« call me queen of the wicked,
these are the games of the week-end »
– ❊ –
« elle se prend pour qui ? »
« elle sait que c’est démodé
la monarchie et les princesses ? »
« elle est quand même belle sa robe. »
« j’ai entendu dire que ça venait
d’un grand couturier allemand. »
« si j’avais son pognon, moi aussi
je m’achèterais des fringues d’europe. »
« on dirait une déesse. »
« eh, les premières années, respectez votre ainée. » les trois filles, le rouge aux joues et le regard à la fois honteux et admirateur, s’en vont rapidement devant l’air menaçant de meiko. ses cheveux bouclés, teint en rouge et arrivant jusqu’à ses reins, lui ont donné le surnom de sorcière. enfin, c’est ce qu’elle prétend. mais tout le monde sait que c’est à cause de son nez un peu trop grand et de sa voix rocailleuse.

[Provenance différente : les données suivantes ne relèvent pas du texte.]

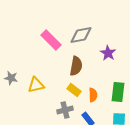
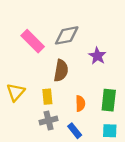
yellow triangle: (36, 85) -> (16, 92), turned -36
yellow rectangle: (74, 90) -> (47, 97), moved, turned 48

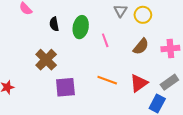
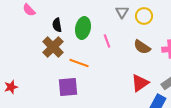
brown semicircle: (141, 46) -> (142, 47), turned 84
brown cross: (46, 60) -> (53, 47), moved
orange line: (107, 80) -> (79, 63), moved

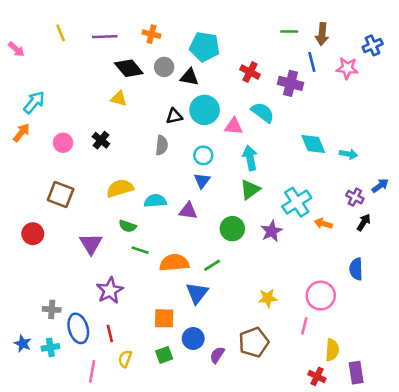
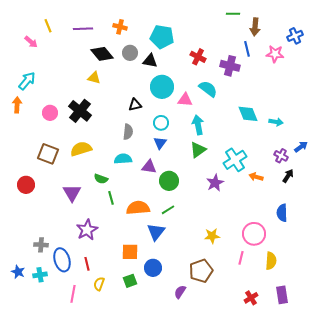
green line: (289, 32) -> (233, 14), moved
pink arrow: (16, 49) -> (31, 42), moved
black triangle: (174, 116) -> (135, 105), moved
orange arrow: (21, 133) -> (17, 105), turned -35
black cross: (101, 140) -> (80, 111), size x1.6
gray semicircle: (162, 145) -> (128, 132), moved
yellow semicircle: (120, 188) -> (81, 149), moved
green circle: (232, 229) -> (169, 181), moved
green line: (140, 250) -> (111, 198), turned 56
yellow semicircle: (332, 350) -> (271, 261), moved
purple semicircle: (217, 355) -> (180, 292), moved
red cross: (317, 376) -> (251, 298), turned 32

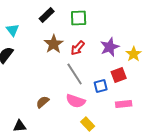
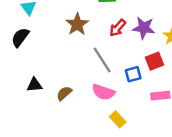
purple star: (110, 47) -> (144, 28), turned 30
red arrow: (78, 48) -> (118, 28), moved
black triangle: (20, 126) -> (34, 85), moved

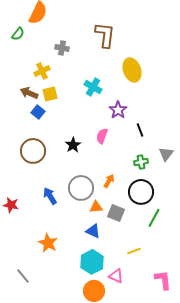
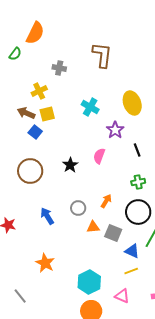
yellow ellipse: (132, 70) -> (132, 103), moved
gray circle: (81, 188) -> (78, 208), size x0.6
blue triangle: (93, 231) -> (132, 251), moved
pink triangle: (116, 276) -> (122, 296), moved

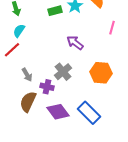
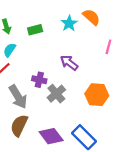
green rectangle: (55, 11) -> (35, 30), moved
gray arrow: (27, 75) -> (18, 97), size x1.6
purple cross: (47, 87) -> (39, 80), moved

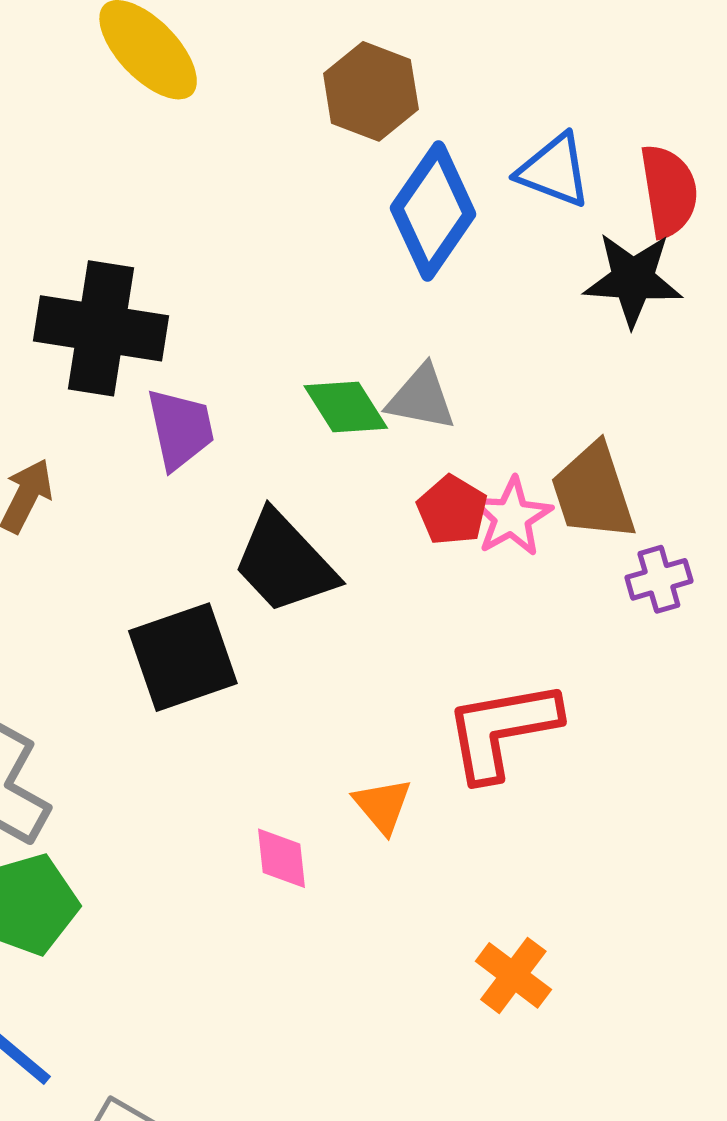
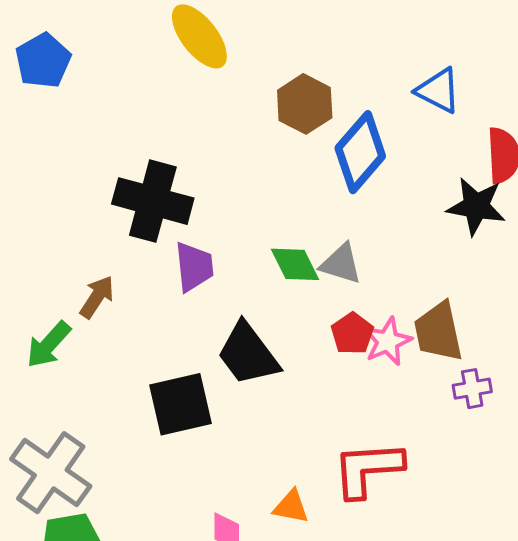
brown hexagon: (371, 91) -> (305, 104), moved
blue triangle: (554, 170) -> (438, 91), moved
orange triangle: (382, 806) -> (291, 507), turned -45

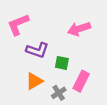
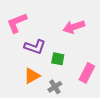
pink rectangle: (81, 81) -> (87, 73), moved

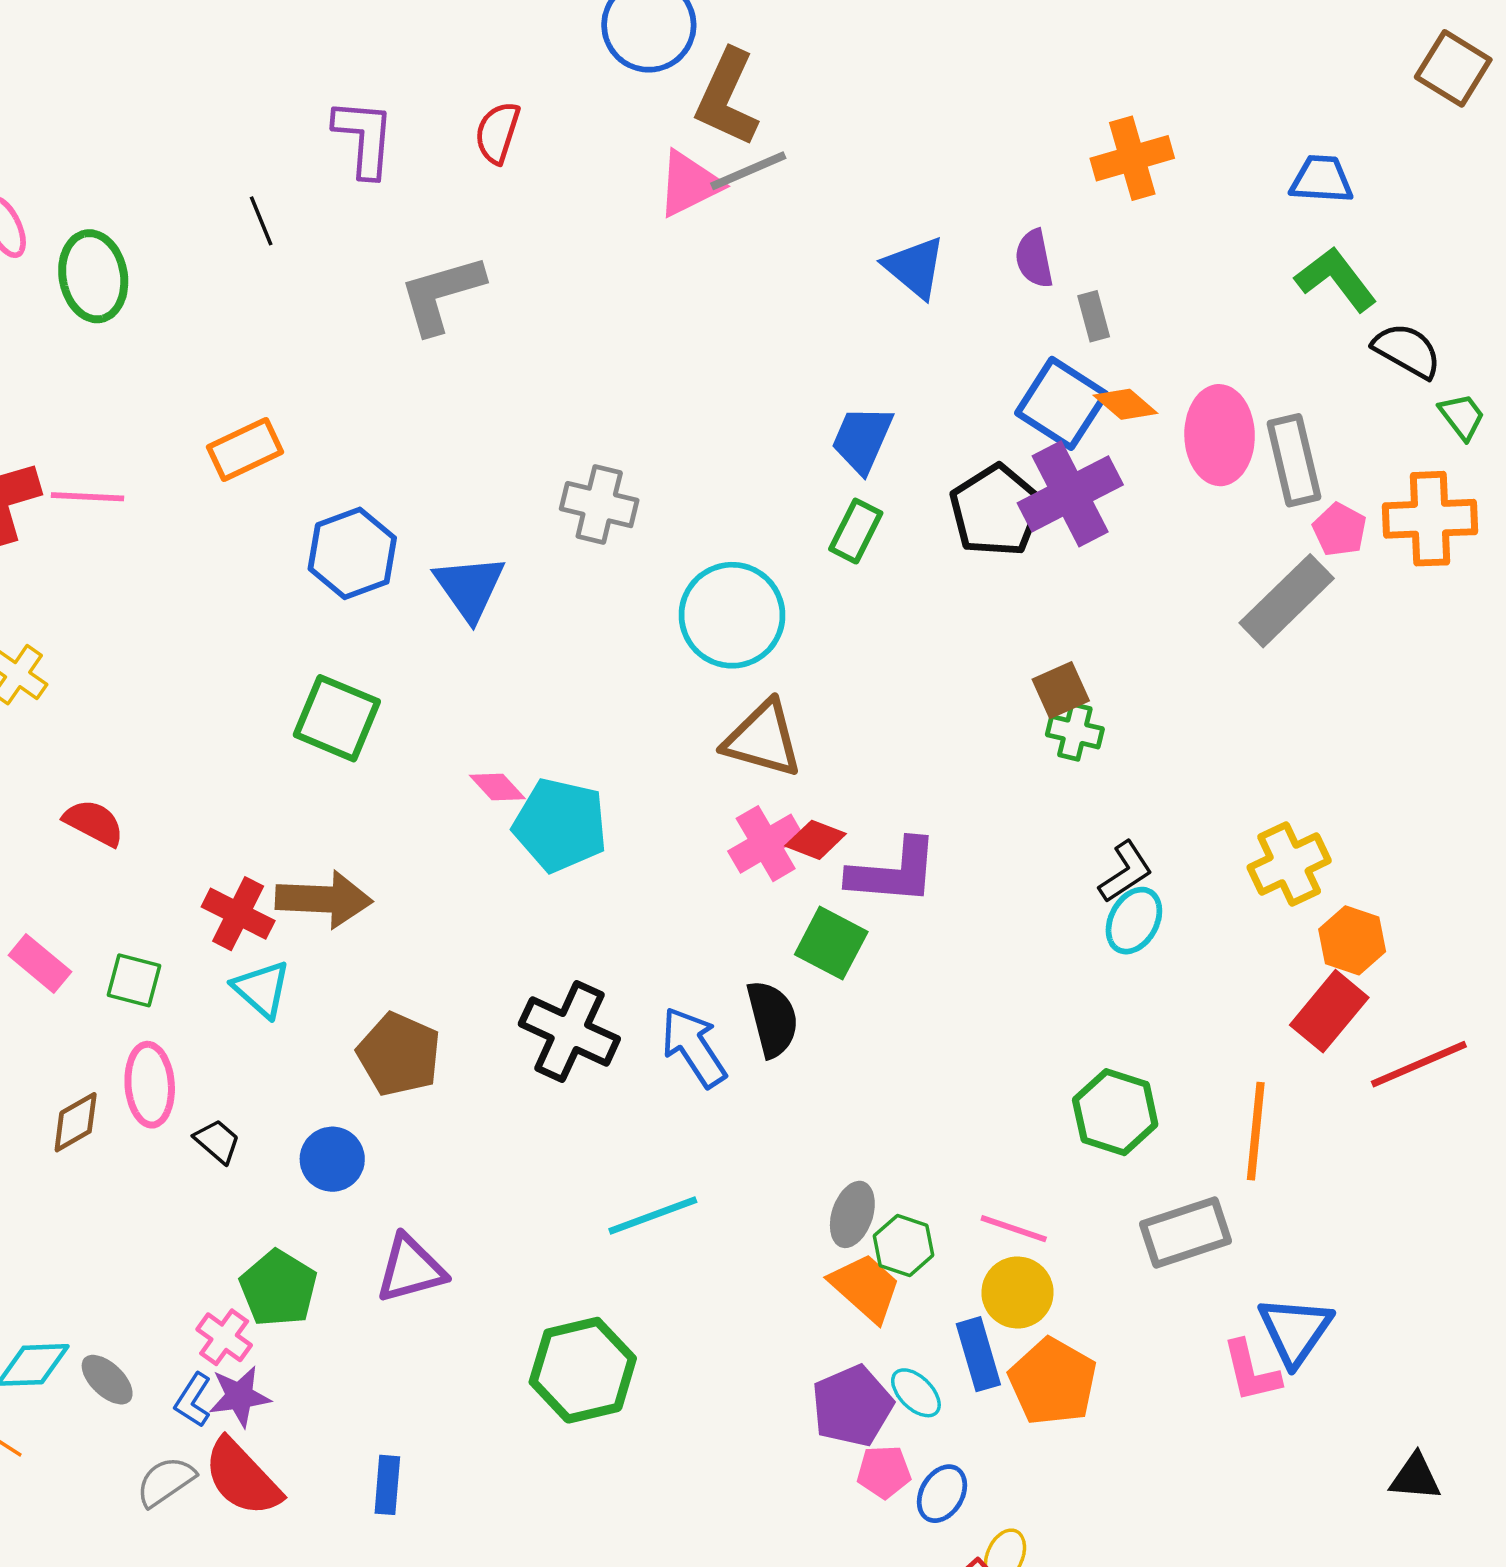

meiko. avec ses lèvres pulpeuses en forme de cœur qu’elle peint d’un rouge vif et ses paupières parsemés de paillettes or et argent. certes, elle est petite, mais ses pieds sont toujours équipés de talons hauts et puissants. on l’entend résonner de l’autre côté du bâtiment. son caractère à la fois provocateur et jovial lui a valut le respect et l’amitié de ses paires. elle vous arrache les dents une par une si jamais vous avez ne serait-ce que l’intention de blesser une de ses amies. sa bande, c’est sacré. mais sa meilleure amie encore plus. queenie.
meiko et queenie. queenie et meiko. inséparable depuis la nuit des temps. comme l’eau et le feu, comme la terre et le ciel. opposées en toute chose, se ressemblant dans les petits gestes du quotidien. rien ne saurait les séparer, ni même leurs désaccords constants. qui n’a pas entendu les murs trembler de leurs cris inhumains et de leurs insultes malsaines ? qui n’a pas vu les fleurs s’ouvrir devant leur amour incandescent pour l’autre ? meiko fait ressortir le pire de queenie. queenie fait ressortir la bonté de meiko. et pourtant, lorsqu’il faut en confronter une, il est préférable de faire à meiko. ses cheveux vont vous fouetter le visage, ses talons vont vous écraser vos orteils, mais vous resterez intacte, prête à vous reconstruire. face à queenie, préparez-vous à avoir votre cœur brisé, vos os en miettes sous la douleur de sa grâce, le visage embrasé par son regard chaleureux. sa méchanceté est sa gentillesse. l’un ne va pas sans l’autre. étrangement franche et sincère, chaque mot est comme un couteau aiguisé. sa voix vous achève, elle vous transforme, vous emmène voir les étoiles et vous propulse si fort sur terre que votre corps n’est plus qu’une masse abstraite. car queenie, elle dégage cette aura qui vous étouffe et vous fait renaître.
queenie. fait de feu et d’argent. aussi calme et téméraire que l’océan. aussi somptueuse et lumineuse que la lune. queenie est une fille de la mer, sa peau dorée brille telle les écailles d’une sirène, et sa voix mélodieuse et charmante vous emporte dans les abysses profondes. sa démarche élégante vous laisse penser à la belle vie qu’elle a pu avoir. quelle majestueuse tromperie.
car la vie de queenie ne se résume pas à des paillettes et à la pluie de billets d’argent que ses parents déversent dans ses poches.
la vie de queenie, c’est voir son petit-frère de trois ans arrêter de lutter contre le cancer qui le ronge et le déchire. c’est voir sa mère tomber en dépression après la perte de son fils. c’est entendre des gens dire que les femmes ne sont bonnes qu’à rester chez elles et à s’occuper de leurs enfants. c’est entendre des gens dire que si sa mère avait fait ça au lieu de travailler, son fils serait encore en vie. c’est devoir être sous protection de la police pendant plusieurs jours à cause du travail de son père. c’est devoir trouver sa personnalité, c’est devoir trouver qui elle est au fond d’elle, parce que les journaux semblent faire le boulot à sa place.
puis la vie de queenie, c’est devoir s’incruster dans le monde, se faire une place et une renommée. c’est trouver des amis qui ne la poigneront pas dans le dos. c’est ne pas se laisser marcher sur les pieds et s’affirmer. c’est faire face aux déceptions amoureuses. à ceux qui veulent seulement profiter de son corps, et à ceux qui pensent trouver mieux ailleurs. c’est suivre le parcours qu’elle aime, se lancer dans ce qu’elle préfère.
parce que c’est ce à quoi la vie d’une jeune femme ressemble. trouver sa place dans un monde encore patriarchique, faire la part des choses en amour et en amitié, et rester fidèle à qui on est.